Excerpt to read:
ROSEBURG, Ore. (KOIN) — Umpqua Community College President Rita Cavin said the college will be ready to fully re-open by October 12, more than a week after the horrific attack that took 9 lives and injured 9 more.
Cavin said one of the injured students had already returned to campus, and said she is struck by the bravery of everyone involved.
UCC re-opened for grief counseling Monday, though schedules won’t resume until October 12.
“It is not business as usual for us right now,” Cavin said.
For students, staff and alumni, it seems surreal.
Alumnus Scott Leverett said what many people were thinking.
“We can’t be known all over the world, all over the country for this incident, because there is too much good that’s happening here,” he told KOIN 6 News.
Grey tarps covered Snyder Hall, where the rampage took place.
“Everybody that walks by there, their heart is dragging on the ground behind them,” Leverett said.

Instructions for the task: In the news report about Umpqua Community College, what covered Snyder Hall?

Records shown:

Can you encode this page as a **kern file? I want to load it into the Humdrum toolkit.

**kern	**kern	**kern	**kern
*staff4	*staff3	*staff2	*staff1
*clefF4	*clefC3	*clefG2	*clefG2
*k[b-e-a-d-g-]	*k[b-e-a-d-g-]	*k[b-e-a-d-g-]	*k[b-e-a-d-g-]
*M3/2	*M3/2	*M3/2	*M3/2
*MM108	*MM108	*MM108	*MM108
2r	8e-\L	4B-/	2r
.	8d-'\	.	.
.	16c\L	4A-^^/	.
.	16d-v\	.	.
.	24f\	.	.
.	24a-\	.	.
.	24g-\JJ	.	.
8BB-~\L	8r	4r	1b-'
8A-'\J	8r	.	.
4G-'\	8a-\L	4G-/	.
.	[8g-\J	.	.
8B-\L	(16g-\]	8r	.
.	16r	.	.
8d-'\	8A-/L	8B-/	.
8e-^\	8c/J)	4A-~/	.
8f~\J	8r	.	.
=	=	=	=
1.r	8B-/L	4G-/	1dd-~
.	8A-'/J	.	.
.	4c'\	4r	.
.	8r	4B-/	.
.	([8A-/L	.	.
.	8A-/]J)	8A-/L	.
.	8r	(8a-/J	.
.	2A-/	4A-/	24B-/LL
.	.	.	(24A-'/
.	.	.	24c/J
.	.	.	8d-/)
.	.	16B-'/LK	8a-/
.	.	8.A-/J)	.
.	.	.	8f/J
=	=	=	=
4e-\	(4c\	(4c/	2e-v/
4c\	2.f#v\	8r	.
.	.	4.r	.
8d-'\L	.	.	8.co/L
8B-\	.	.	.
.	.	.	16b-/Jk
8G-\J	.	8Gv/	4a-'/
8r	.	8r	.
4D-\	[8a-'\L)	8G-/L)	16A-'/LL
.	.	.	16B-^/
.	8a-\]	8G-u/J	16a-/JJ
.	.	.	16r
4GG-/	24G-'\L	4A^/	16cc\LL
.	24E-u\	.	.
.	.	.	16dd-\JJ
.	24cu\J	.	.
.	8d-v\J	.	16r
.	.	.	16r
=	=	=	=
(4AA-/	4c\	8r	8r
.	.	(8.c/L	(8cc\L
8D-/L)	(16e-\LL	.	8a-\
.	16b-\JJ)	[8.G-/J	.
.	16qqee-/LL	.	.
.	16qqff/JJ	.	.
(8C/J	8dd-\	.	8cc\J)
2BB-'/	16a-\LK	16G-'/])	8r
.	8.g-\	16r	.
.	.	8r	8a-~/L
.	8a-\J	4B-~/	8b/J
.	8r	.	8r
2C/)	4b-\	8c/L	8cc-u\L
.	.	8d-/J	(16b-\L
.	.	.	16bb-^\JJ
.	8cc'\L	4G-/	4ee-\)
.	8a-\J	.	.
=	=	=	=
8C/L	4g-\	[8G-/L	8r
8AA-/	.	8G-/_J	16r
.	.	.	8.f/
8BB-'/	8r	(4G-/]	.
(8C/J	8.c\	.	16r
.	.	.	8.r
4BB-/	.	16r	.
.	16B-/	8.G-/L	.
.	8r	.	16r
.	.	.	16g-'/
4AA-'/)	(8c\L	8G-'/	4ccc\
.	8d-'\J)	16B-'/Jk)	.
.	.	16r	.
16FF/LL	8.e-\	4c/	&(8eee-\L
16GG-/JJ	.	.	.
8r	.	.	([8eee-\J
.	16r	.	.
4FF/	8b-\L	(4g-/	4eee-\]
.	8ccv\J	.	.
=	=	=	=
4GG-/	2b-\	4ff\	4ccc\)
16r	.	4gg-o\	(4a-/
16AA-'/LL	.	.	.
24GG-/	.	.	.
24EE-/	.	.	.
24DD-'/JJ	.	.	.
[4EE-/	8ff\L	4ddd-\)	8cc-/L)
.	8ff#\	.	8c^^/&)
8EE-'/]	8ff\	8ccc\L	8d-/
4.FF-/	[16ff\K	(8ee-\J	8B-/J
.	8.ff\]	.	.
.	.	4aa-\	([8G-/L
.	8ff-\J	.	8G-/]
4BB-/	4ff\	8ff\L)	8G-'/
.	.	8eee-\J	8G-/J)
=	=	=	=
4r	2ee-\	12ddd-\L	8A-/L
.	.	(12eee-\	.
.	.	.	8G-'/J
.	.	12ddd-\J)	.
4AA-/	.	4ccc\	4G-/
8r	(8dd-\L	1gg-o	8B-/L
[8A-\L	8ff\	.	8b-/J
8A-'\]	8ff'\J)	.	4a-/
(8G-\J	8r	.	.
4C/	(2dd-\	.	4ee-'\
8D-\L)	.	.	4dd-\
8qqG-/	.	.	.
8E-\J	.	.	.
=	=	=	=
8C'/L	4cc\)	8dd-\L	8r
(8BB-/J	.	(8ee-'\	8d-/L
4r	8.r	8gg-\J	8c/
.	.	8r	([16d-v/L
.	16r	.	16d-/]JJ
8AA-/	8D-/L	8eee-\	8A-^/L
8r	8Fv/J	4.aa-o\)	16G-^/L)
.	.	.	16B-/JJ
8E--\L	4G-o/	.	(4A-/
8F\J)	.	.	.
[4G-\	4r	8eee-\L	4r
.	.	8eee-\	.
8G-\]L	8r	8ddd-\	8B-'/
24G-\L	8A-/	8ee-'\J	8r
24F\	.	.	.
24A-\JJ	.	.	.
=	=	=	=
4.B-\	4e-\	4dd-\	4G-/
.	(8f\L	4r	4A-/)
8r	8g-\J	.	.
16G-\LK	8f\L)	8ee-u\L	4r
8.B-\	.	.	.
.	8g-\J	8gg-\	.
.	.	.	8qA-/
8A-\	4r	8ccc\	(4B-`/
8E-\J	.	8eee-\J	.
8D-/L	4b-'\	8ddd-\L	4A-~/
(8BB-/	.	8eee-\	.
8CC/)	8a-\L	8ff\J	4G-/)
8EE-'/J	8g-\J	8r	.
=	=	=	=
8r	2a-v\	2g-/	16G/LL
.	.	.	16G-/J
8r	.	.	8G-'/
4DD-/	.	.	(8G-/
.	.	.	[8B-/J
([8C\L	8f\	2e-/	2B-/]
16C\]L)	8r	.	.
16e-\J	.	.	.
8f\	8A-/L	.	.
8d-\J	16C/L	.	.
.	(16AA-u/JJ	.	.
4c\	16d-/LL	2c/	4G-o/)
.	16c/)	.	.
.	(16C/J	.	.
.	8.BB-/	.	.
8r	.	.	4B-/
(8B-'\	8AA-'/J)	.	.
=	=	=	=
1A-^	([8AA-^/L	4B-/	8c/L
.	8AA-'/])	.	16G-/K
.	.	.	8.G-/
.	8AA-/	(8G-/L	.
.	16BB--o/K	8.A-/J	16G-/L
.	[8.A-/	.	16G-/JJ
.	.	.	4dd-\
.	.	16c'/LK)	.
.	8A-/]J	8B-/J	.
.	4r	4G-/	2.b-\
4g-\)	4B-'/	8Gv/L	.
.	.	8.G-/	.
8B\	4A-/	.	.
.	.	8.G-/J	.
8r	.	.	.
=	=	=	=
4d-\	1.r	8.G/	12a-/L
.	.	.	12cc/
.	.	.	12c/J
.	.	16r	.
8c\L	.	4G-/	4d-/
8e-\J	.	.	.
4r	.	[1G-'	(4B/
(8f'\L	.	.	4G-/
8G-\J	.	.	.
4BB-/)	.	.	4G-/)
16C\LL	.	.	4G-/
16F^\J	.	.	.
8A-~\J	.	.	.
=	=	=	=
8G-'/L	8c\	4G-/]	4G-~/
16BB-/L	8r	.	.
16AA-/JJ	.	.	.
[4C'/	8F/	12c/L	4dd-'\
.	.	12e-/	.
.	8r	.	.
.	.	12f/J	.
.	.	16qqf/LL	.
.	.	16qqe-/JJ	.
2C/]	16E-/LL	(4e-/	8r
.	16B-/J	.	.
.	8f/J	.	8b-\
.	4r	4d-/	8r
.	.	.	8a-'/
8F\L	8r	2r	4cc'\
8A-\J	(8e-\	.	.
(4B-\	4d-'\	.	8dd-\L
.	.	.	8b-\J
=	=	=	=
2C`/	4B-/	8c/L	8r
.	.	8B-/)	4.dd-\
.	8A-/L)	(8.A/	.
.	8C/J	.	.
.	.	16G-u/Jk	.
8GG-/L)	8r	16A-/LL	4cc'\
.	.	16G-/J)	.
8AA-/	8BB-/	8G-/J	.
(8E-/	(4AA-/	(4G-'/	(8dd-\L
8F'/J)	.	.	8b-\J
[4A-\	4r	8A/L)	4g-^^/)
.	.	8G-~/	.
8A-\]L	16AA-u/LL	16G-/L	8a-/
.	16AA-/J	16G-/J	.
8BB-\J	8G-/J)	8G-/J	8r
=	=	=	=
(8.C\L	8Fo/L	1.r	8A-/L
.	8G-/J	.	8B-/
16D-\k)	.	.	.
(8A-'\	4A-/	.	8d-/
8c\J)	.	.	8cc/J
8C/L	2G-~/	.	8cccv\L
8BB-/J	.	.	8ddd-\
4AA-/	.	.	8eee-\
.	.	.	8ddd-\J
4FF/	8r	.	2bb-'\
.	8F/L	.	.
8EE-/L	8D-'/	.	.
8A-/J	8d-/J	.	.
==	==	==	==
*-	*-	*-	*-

Worked solution: Grey tarps covered Snyder Hall.